▶ _QUESTIONS ON THE MATERIAL_:
**1.** Reproduce the part of the arbitration case summary that begins at the words "(i) the prime" and stops after "the prime contract.".
**2.** In the arbitration case summary, how much did the subcontractor's changes allegedly add to its costs?
**3.** List everything the arbitration case summary says a party may seek, as a matter of right, through a "claim" under the contract.
=== SOURCE DOCUMENT ===
Parties to a construction subcontract disagreed over whether their dispute fit within the scope of the arbitration provision in the subcontract.  Trial court denied a motion to compel arbitration.  Appellate court reversed, holding that the arbitration provision in the Prime Contract flowed down to the dispute under the subcontract even though the project owner was not directly involved in the dispute.  Because the Owner could have to pay more for the change orders in dispute on the subcontract level, the court found the dispute had to be arbitrated. SR Construction, Inc. v Peek Brothers Construction, Inc., 510 P.3d 794 (Nevada 2022).

The MSA includes an arbitration provision:

(a) Contractor and Subcontractor shall not be obligated to resolve disputes arising under this Subcontract by arbitration, unless:

(i) the prime contract has an arbitration requirement; and
(ii) a particular dispute between Contractor and Subcontractor involves issues of fact or law which the Contractor is required to arbitrate under the terms of the prime contract.

The prime contract also includes an arbitration provision, which states as follows:

Arbitration shall be utilized as the method for binding dispute resolution in the Agreement[.] [A]ny Claim subject to, but not resolved by, mediation shall be subject to arbitration which, unless the parties mutually agree otherwise, shall be administered by the American Arbitration Association in accordance with its Construction Industry Arbitration Rules in effect on the date of the Agreement.

The court goes on to state that “A ‘claim’ under the contract is “a demand or assertion by one of the parties seeking, as a matter of right, payment of money, a change in the Contract Time, or other relief with respect to the terms of the Contract… [and] other disputes and matters in question between the Owner and Contractor arising out of or relating to the Contract.” (emphasis added)”

The prime contract further permits PRIME to include subcontractors in arbitration of a claim:

Arbitration, at the Contractor’s election, may include Subcontractors to Contractor that Contractor deems relevant to the matter in dispute and upon Contractor’s request, the Arbitrator shall decide all or a particular portion of a dispute between the Contractor and a Subcontractor and, as Contractor may request, the Arbitrator shall speak to the extent to which the Arbitrators decisions regarding a dispute between Contractor and Owner and the dispute between Contractor and Subcontractor are inter-related.

The underlying contract dispute concerns whether the subcontractor deviated from the means and methods its used to bid the project in elevating the building pad. Changes made by the subcontractor allegedly added $140,000 to the subcontractor’s costs, and it sought to recover those costs through change orders submitted to the Prime Contractor.  The Prime forwarded the change orders to the project owner, but the Owner denied them because it concluded they were not necessary. Owner directed the Prime to initiate dispute resolution with the Sub.  But before that happened, the Sub sued the Prime in court.  The Prime then filed an arbitration demand in which it named the Subcontractor and the Project Owner as defendants.
=== SUPPLIED RECORDS ===
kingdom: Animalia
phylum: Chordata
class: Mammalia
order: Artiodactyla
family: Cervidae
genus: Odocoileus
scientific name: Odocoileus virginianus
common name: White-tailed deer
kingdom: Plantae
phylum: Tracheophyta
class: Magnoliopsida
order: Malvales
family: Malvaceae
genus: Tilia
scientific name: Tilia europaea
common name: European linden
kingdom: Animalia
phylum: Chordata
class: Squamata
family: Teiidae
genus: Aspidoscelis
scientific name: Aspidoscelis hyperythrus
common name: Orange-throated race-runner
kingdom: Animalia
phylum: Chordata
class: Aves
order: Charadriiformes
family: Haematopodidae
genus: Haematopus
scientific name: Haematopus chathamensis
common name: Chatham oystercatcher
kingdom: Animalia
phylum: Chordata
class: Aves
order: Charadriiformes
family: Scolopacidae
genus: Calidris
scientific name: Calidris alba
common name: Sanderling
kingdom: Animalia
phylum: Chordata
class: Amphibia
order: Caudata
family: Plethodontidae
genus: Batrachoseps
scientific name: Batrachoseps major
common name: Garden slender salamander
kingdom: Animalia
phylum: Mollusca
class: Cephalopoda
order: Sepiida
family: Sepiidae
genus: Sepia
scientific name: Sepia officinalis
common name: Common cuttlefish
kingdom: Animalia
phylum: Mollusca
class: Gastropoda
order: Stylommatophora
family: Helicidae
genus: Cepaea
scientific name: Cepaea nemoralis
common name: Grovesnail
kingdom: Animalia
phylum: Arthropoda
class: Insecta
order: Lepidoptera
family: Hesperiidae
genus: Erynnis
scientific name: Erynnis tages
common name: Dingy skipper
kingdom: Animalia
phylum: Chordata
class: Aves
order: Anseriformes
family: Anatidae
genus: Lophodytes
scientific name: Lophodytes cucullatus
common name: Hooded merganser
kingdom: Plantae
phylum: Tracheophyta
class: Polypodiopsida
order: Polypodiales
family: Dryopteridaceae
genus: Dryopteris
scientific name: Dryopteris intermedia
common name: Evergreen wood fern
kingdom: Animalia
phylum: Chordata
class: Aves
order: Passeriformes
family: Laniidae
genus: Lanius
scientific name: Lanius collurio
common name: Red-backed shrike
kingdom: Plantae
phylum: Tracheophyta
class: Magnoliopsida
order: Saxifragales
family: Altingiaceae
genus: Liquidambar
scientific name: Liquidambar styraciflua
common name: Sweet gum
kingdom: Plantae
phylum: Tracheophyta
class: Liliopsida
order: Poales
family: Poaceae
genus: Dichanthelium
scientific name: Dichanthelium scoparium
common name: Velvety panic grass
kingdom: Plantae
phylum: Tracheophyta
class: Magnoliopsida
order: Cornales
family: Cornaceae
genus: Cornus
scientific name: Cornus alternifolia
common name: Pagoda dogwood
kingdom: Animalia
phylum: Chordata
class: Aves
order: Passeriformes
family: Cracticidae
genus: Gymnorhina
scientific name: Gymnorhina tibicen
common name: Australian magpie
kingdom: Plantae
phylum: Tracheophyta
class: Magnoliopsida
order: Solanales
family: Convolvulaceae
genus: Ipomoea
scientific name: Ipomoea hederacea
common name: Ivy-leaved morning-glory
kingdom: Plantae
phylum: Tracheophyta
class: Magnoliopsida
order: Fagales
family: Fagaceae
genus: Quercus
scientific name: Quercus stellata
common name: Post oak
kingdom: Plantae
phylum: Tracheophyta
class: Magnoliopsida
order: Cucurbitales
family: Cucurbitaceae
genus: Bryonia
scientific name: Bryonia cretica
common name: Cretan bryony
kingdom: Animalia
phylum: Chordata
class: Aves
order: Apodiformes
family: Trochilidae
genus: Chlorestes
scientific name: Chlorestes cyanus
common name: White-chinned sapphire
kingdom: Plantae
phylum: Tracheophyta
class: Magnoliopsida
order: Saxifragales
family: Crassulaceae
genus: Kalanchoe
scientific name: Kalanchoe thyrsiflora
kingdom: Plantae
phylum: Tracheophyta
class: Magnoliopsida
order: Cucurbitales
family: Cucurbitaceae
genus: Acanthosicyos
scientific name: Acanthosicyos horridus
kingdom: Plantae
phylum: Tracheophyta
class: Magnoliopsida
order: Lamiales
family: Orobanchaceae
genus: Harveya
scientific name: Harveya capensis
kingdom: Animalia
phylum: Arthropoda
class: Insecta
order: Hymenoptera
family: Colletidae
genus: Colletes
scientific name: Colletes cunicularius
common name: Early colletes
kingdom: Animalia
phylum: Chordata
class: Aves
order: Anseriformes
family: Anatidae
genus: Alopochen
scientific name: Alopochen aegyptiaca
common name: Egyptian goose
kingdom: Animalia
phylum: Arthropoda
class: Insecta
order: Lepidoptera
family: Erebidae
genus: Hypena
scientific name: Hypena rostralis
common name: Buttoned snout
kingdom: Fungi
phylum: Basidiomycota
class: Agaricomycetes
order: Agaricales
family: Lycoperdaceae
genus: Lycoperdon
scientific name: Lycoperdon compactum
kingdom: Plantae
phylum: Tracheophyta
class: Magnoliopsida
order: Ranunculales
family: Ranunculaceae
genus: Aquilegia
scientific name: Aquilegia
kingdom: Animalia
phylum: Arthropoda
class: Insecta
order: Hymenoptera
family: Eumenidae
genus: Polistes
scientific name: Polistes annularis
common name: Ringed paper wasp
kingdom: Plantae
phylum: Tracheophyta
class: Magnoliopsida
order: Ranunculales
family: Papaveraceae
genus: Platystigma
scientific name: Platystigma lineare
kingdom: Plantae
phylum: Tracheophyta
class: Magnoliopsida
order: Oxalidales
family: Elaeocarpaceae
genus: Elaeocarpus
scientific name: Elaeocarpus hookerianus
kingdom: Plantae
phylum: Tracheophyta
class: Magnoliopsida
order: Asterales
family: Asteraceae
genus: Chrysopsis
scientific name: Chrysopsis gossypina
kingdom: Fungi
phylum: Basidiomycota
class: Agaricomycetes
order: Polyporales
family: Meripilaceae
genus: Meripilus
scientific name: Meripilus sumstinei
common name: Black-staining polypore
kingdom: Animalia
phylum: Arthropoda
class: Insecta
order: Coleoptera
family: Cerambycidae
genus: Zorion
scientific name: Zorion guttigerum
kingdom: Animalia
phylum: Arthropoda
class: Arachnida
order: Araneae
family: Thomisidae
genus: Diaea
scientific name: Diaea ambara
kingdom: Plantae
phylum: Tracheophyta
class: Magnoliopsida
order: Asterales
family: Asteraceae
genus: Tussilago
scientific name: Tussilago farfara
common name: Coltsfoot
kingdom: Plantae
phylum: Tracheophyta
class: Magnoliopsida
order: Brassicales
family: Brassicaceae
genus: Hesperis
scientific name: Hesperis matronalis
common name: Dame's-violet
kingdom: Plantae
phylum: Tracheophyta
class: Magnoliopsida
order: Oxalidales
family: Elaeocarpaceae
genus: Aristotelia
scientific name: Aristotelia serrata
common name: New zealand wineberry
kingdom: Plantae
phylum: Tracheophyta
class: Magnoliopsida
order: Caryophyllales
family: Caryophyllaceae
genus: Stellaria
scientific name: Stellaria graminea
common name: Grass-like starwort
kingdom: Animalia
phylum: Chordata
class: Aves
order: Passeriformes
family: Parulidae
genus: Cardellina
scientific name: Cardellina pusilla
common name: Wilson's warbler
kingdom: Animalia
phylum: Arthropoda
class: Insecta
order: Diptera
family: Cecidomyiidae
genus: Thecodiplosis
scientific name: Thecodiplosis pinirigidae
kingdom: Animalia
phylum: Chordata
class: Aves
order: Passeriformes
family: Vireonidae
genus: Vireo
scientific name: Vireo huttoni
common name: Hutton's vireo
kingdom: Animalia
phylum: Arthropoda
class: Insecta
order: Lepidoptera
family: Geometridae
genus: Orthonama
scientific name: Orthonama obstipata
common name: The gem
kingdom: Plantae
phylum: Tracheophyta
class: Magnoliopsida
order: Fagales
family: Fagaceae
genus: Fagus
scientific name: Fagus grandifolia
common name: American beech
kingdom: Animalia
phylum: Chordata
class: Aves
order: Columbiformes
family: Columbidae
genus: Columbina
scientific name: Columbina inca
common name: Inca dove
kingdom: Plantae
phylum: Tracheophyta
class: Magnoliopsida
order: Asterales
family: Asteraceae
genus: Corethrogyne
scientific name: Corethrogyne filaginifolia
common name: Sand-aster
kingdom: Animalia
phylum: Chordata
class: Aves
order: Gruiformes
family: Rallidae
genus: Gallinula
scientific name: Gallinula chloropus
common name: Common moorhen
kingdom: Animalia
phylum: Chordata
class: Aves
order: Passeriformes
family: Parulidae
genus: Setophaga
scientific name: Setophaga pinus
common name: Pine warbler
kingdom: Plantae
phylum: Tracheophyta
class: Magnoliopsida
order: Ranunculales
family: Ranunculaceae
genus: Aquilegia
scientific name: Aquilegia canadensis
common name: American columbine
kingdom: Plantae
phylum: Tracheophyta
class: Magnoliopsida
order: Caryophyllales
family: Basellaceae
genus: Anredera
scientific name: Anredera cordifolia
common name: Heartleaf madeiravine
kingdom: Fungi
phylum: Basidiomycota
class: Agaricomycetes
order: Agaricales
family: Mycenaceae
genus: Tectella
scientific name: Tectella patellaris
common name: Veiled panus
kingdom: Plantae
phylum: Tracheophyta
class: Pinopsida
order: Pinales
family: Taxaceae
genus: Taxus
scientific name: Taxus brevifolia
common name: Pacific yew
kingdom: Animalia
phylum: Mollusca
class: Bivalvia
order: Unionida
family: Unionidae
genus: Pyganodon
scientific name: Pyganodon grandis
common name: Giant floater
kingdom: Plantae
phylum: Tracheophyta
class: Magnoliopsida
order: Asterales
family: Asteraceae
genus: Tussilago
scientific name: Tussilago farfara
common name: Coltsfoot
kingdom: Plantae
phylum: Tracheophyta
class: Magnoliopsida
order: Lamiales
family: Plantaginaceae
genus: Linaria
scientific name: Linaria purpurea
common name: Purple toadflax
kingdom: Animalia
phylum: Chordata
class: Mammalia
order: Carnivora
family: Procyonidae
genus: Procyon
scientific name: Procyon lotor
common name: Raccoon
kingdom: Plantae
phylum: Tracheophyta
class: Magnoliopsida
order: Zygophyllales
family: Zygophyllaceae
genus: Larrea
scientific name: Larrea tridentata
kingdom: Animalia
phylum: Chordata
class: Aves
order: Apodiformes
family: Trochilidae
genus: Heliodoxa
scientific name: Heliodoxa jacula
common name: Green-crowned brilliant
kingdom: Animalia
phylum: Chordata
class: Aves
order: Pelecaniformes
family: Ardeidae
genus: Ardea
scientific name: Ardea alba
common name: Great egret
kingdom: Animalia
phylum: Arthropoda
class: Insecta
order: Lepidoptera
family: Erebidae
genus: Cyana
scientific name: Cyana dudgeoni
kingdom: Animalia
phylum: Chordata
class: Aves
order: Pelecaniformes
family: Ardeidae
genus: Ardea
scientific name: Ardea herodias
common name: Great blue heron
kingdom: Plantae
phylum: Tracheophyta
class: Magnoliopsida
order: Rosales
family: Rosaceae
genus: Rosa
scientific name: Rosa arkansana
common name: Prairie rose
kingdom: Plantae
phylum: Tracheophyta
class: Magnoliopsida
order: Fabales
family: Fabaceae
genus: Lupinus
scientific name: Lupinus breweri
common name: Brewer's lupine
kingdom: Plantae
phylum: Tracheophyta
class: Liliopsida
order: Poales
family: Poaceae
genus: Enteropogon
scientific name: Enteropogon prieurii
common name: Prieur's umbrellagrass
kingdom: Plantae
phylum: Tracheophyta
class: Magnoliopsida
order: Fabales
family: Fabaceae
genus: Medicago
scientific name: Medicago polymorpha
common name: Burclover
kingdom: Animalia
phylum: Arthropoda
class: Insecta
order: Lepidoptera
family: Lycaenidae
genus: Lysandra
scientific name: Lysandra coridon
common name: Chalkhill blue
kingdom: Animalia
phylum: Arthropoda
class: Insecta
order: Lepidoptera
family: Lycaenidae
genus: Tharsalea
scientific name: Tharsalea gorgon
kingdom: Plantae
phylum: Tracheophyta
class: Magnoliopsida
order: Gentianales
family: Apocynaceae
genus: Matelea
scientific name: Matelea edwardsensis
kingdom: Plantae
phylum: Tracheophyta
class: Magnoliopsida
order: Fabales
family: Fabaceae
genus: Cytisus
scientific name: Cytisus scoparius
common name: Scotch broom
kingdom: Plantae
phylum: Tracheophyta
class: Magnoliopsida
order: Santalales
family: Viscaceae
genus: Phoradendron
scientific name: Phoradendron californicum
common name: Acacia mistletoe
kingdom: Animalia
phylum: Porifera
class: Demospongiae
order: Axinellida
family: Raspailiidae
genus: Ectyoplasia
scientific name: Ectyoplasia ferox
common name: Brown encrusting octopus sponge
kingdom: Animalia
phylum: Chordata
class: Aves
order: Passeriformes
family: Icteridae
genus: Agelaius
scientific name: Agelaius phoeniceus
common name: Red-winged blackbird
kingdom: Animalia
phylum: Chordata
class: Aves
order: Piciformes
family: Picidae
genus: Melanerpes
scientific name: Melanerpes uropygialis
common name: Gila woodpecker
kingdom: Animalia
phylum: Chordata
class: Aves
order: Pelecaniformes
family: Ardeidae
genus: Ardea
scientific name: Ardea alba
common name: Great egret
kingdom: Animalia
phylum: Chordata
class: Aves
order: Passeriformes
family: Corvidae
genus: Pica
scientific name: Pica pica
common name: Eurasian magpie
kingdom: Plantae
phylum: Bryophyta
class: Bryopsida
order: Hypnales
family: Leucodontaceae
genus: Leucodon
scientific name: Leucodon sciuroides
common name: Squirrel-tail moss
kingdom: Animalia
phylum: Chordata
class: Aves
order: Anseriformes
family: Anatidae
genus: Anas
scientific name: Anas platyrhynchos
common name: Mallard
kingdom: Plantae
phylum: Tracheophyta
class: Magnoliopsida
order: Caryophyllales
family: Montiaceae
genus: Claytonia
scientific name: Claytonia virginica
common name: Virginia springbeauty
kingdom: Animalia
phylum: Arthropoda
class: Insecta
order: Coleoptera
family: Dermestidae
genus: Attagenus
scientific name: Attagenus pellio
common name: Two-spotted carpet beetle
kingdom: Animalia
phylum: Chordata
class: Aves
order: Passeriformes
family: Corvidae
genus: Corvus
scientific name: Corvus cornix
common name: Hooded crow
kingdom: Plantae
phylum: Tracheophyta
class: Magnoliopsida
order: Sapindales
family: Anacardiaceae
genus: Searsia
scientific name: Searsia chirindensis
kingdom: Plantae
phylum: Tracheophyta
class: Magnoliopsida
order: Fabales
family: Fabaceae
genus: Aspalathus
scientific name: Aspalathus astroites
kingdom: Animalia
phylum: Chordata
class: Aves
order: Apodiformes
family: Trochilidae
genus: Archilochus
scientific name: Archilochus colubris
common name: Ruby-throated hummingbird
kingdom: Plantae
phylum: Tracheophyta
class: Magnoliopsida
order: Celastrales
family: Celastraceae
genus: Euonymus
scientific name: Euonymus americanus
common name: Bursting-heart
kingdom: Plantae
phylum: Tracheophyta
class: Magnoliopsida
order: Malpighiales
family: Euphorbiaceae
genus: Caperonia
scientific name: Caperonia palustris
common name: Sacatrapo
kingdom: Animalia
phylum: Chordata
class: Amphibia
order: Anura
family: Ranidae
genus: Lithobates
===
▶ _COMPLETED EXERCISE_:
**1.**
(i) the prime contract has an arbitration requirement; and
(ii) a particular dispute between Contractor and Subcontractor involves issues of fact or law which the Contractor is required to arbitrate under the terms of the prime contract.

**2.** $140,000

**3.**
- payment of money
- a change in the Contract Time
- other relief with respect to the terms of the Contract